• The records:
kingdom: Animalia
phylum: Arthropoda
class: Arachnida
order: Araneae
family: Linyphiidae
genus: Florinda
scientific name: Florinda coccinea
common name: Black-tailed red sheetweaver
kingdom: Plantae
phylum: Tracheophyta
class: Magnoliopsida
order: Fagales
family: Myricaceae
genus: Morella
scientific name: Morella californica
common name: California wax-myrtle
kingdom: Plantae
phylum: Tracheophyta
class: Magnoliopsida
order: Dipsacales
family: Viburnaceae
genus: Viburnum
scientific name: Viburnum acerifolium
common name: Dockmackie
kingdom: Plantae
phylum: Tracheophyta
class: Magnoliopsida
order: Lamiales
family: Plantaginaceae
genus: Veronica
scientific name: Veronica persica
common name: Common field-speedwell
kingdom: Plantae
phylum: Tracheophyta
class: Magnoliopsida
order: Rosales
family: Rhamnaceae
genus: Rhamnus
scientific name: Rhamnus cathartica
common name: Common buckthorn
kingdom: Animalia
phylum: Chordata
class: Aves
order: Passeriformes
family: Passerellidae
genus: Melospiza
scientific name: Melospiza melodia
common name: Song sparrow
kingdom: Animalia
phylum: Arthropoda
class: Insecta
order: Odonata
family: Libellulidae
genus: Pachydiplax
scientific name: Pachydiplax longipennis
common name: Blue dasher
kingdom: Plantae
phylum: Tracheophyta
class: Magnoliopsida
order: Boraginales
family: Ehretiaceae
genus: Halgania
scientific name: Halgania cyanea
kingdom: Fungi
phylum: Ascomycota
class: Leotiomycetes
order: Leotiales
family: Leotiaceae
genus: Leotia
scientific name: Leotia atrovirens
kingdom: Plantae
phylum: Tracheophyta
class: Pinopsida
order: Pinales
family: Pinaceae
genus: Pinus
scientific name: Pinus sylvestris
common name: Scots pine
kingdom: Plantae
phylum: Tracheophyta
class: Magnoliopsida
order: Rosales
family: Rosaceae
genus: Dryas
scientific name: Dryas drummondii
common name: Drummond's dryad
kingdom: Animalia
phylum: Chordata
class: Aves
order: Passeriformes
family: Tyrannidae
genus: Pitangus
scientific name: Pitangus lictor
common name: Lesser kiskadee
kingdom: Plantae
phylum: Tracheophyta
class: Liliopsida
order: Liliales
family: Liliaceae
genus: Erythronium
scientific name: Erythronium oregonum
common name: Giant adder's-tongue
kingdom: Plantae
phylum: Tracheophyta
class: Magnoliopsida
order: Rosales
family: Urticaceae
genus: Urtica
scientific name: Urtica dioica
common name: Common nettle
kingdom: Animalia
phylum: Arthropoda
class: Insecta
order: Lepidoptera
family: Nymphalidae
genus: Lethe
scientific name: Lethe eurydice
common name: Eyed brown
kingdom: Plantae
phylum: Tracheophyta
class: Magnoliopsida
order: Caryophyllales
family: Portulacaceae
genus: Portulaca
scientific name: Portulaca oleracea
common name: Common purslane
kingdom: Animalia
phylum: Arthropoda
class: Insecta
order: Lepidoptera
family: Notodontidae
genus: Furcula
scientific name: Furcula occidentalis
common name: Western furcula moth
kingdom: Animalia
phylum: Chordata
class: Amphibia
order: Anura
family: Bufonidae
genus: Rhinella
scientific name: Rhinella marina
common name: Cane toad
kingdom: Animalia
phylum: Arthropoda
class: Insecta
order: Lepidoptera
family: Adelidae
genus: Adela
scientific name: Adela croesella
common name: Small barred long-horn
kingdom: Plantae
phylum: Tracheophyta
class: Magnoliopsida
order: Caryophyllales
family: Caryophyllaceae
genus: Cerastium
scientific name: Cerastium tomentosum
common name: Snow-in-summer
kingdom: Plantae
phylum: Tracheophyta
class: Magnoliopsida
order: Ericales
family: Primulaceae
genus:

• Aim of the exercise:
Rewrite all of the lines above, replacing "common name" with "vernacular name" wherever it occurs and leaving everything else unchanged.

• Output below:
kingdom: Animalia
phylum: Arthropoda
class: Arachnida
order: Araneae
family: Linyphiidae
genus: Florinda
scientific name: Florinda coccinea
vernacular name: Black-tailed red sheetweaver
kingdom: Plantae
phylum: Tracheophyta
class: Magnoliopsida
order: Fagales
family: Myricaceae
genus: Morella
scientific name: Morella californica
vernacular name: California wax-myrtle
kingdom: Plantae
phylum: Tracheophyta
class: Magnoliopsida
order: Dipsacales
family: Viburnaceae
genus: Viburnum
scientific name: Viburnum acerifolium
vernacular name: Dockmackie
kingdom: Plantae
phylum: Tracheophyta
class: Magnoliopsida
order: Lamiales
family: Plantaginaceae
genus: Veronica
scientific name: Veronica persica
vernacular name: Common field-speedwell
kingdom: Plantae
phylum: Tracheophyta
class: Magnoliopsida
order: Rosales
family: Rhamnaceae
genus: Rhamnus
scientific name: Rhamnus cathartica
vernacular name: Common buckthorn
kingdom: Animalia
phylum: Chordata
class: Aves
order: Passeriformes
family: Passerellidae
genus: Melospiza
scientific name: Melospiza melodia
vernacular name: Song sparrow
kingdom: Animalia
phylum: Arthropoda
class: Insecta
order: Odonata
family: Libellulidae
genus: Pachydiplax
scientific name: Pachydiplax longipennis
vernacular name: Blue dasher
kingdom: Plantae
phylum: Tracheophyta
class: Magnoliopsida
order: Boraginales
family: Ehretiaceae
genus: Halgania
scientific name: Halgania cyanea
kingdom: Fungi
phylum: Ascomycota
class: Leotiomycetes
order: Leotiales
family: Leotiaceae
genus: Leotia
scientific name: Leotia atrovirens
kingdom: Plantae
phylum: Tracheophyta
class: Pinopsida
order: Pinales
family: Pinaceae
genus: Pinus
scientific name: Pinus sylvestris
vernacular name: Scots pine
kingdom: Plantae
phylum: Tracheophyta
class: Magnoliopsida
order: Rosales
family: Rosaceae
genus: Dryas
scientific name: Dryas drummondii
vernacular name: Drummond's dryad
kingdom: Animalia
phylum: Chordata
class: Aves
order: Passeriformes
family: Tyrannidae
genus: Pitangus
scientific name: Pitangus lictor
vernacular name: Lesser kiskadee
kingdom: Plantae
phylum: Tracheophyta
class: Liliopsida
order: Liliales
family: Liliaceae
genus: Erythronium
scientific name: Erythronium oregonum
vernacular name: Giant adder's-tongue
kingdom: Plantae
phylum: Tracheophyta
class: Magnoliopsida
order: Rosales
family: Urticaceae
genus: Urtica
scientific name: Urtica dioica
vernacular name: Common nettle
kingdom: Animalia
phylum: Arthropoda
class: Insecta
order: Lepidoptera
family: Nymphalidae
genus: Lethe
scientific name: Lethe eurydice
vernacular name: Eyed brown
kingdom: Plantae
phylum: Tracheophyta
class: Magnoliopsida
order: Caryophyllales
family: Portulacaceae
genus: Portulaca
scientific name: Portulaca oleracea
vernacular name: Common purslane
kingdom: Animalia
phylum: Arthropoda
class: Insecta
order: Lepidoptera
family: Notodontidae
genus: Furcula
scientific name: Furcula occidentalis
vernacular name: Western furcula moth
kingdom: Animalia
phylum: Chordata
class: Amphibia
order: Anura
family: Bufonidae
genus: Rhinella
scientific name: Rhinella marina
vernacular name: Cane toad
kingdom: Animalia
phylum: Arthropoda
class: Insecta
order: Lepidoptera
family: Adelidae
genus: Adela
scientific name: Adela croesella
vernacular name: Small barred long-horn
kingdom: Plantae
phylum: Tracheophyta
class: Magnoliopsida
order: Caryophyllales
family: Caryophyllaceae
genus: Cerastium
scientific name: Cerastium tomentosum
vernacular name: Snow-in-summer
kingdom: Plantae
phylum: Tracheophyta
class: Magnoliopsida
order: Ericales
family: Primulaceae
genus:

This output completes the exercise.